Friday, 24 January 2014

Pharrell-timed discussion

I think there is this idea that a seminar is a place for lively discussion and informed debate. In practice, it's not like that. More often, in my experience, it's the seminar leader who does most of the work, and the similarity of the endeavour to drawing blood from a stone varied depending on a multitude of factors: group size, group ability, group demographics, work set, how much other work has been set that week, what time the seminar is, how hot the room is...

Today I had the first proper seminar for my spring morphology module. It started off badly, with only 50% attendance. After getting just 75% to the lecture, this is slightly worrying, so I hope it picks up. Anyway, the group itself is a good one - both seminar groups are filled with bright, keen students. Today I wanted them to discuss a chapter I'd asked them to read. It's an interesting and important discussion of the kind of data we use by the ever insightful Maggie Tallerman, who taught me everything I know about morphology.

I wanted this discussion to be interesting for the students, more so than just doing exercises. I put some discussion questions up on the projector to get them going. I even started them out with an easy exercise to get them in the right frame of mind. Then I split them into groups of 5, not so big that they would fight to be heard, but big enough to generate discussion. Trouble is, with only ten students, that's only two groups, and the room was suddenly silent. Each group could hear the other, and it was too intimidating, and no one said anything.

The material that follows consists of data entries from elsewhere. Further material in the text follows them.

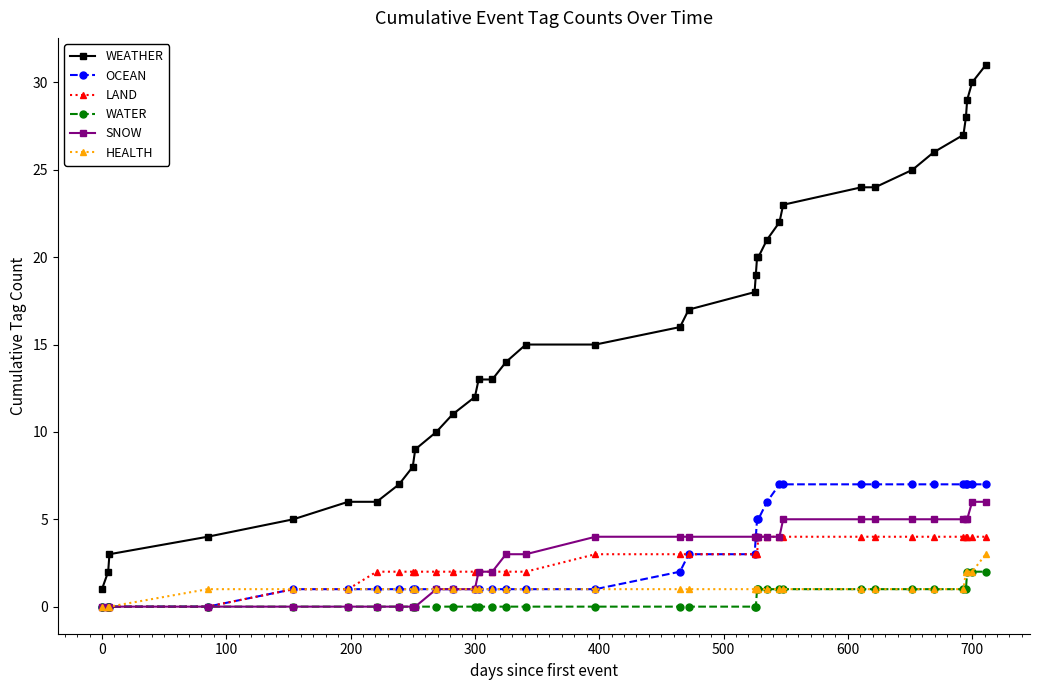

Which series has the largest total across all categories?

WEATHER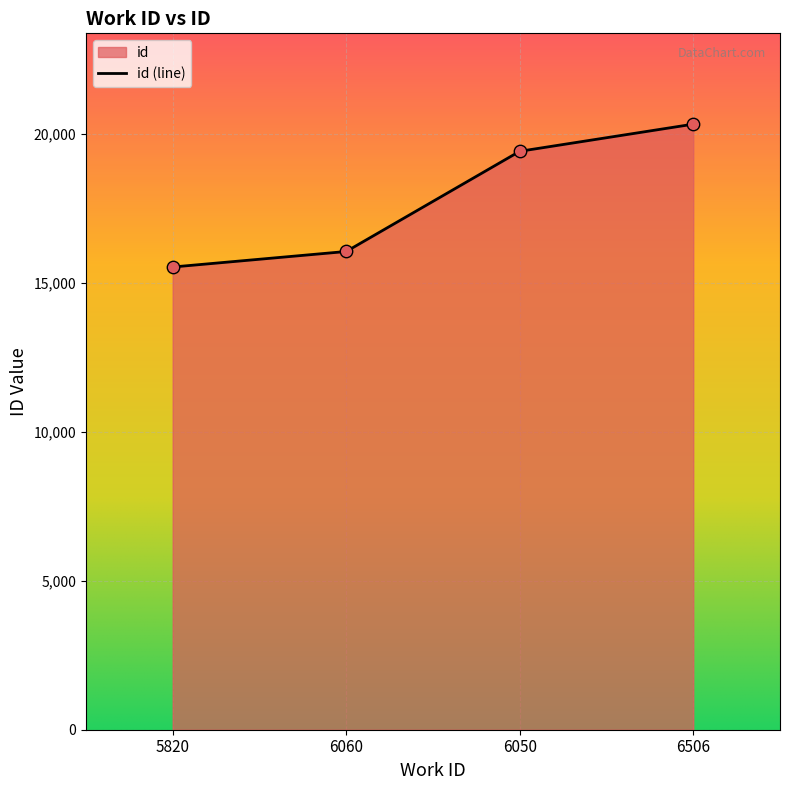

What is the change in value from 5820 to 6050?

+3885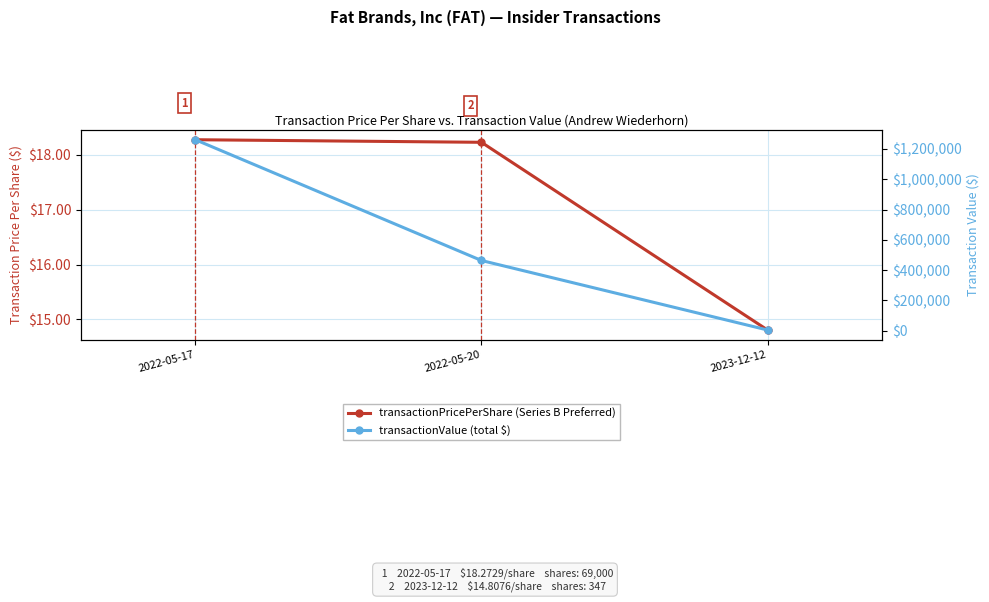

Which series has the largest total across all categories?

transactionValue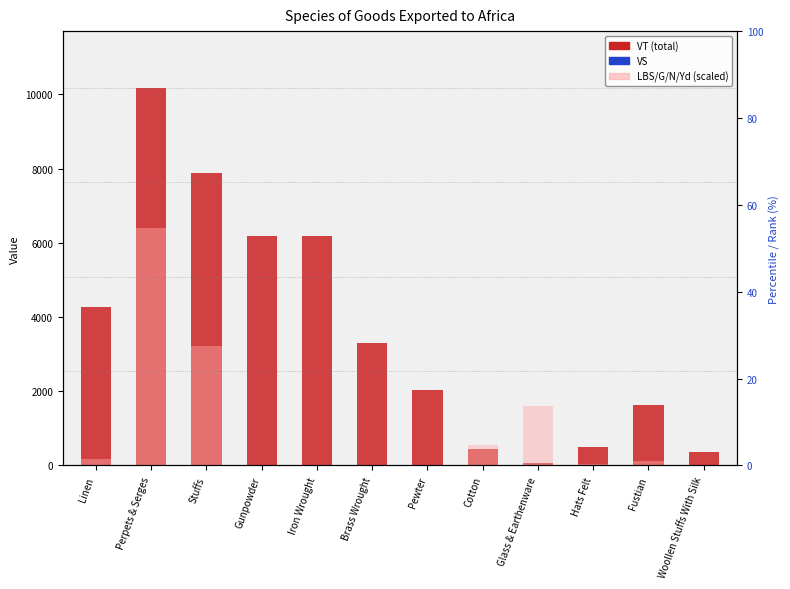

The value of LBS/G/N/Yd (scaled) at Gunpowder is 0.0. True or false?

True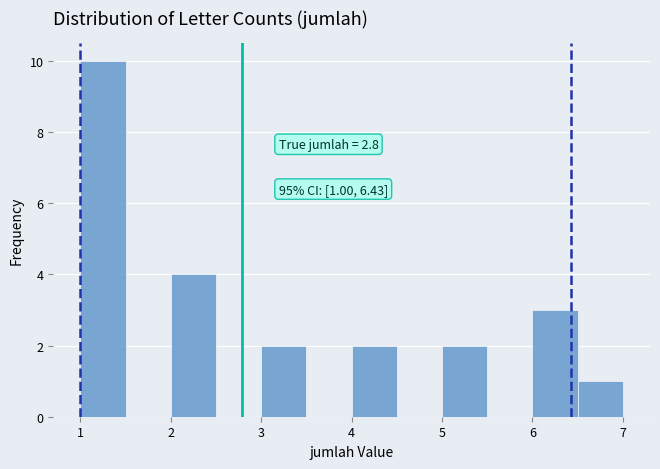

Which range on the x-axis has the tallest bar?

1.0 to 1.5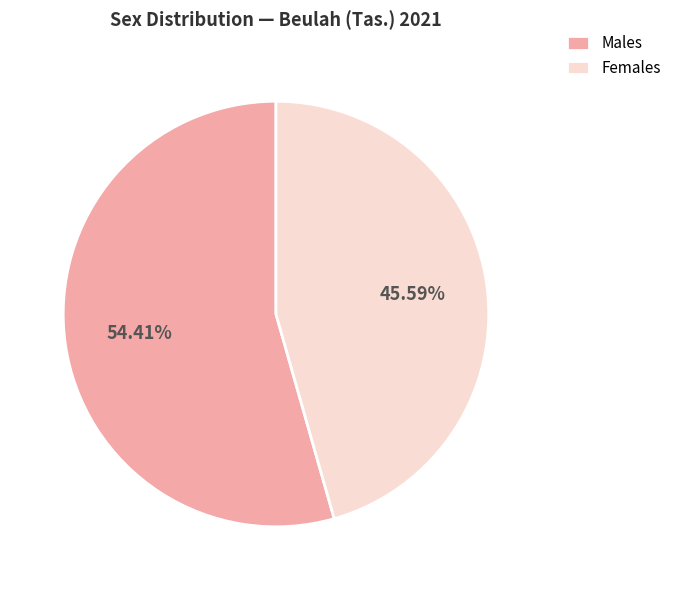

Between Females and Males, which is larger?

Males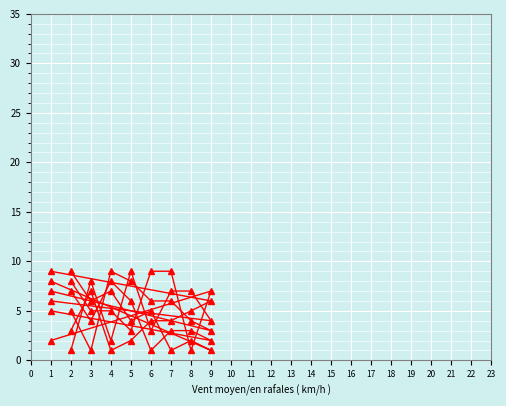

How many distinct data groups are displayed?

6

First, I tried to stimulate conversation by joining each group. That was successful for about three seconds. Then, fantastically, I realised the problem was feeling self-conscious, and put some music on. I had to ask the students the best way to do this, of course, but having been told to YouTube something, I just picked the first song on the 'music' channel, which was Pharrell Williams' 'Happy'. Straight away, discussion was easier because they weren't aware of the other group and me being able to hear everything they said. OK, they were still shy and quiet, but it really did make a difference. They talked till the end of the song (well, with some lulls) and then we discussed the questions in the full group.

In future, all seminar discussions will be accompanied by songs.